Data lines:
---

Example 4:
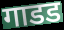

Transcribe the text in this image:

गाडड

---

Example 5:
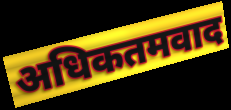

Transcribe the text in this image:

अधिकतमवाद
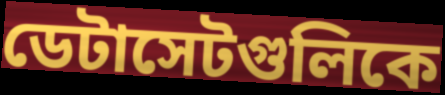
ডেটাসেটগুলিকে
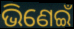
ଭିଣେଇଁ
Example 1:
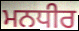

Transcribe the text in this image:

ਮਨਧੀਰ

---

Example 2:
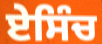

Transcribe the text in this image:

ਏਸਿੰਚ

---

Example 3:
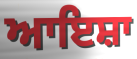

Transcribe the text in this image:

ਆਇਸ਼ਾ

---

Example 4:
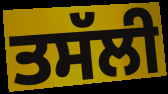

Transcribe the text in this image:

> _Description of the task_: Reproduce every one of the records above word for word, leaving out the pictures.

> _Task response_:
---

Example 4:

Transcribe the text in this image:

गाडड

---

Example 5:

Transcribe the text in this image:

अधिकतमवाद
ডেটাসেটগুলিকে
ଭିଣେଇଁ
Example 1:

Transcribe the text in this image:

ਮਨਧੀਰ

---

Example 2:

Transcribe the text in this image:

ਏਸਿੰਚ

---

Example 3:

Transcribe the text in this image:

ਆਇਸ਼ਾ

---

Example 4:

Transcribe the text in this image:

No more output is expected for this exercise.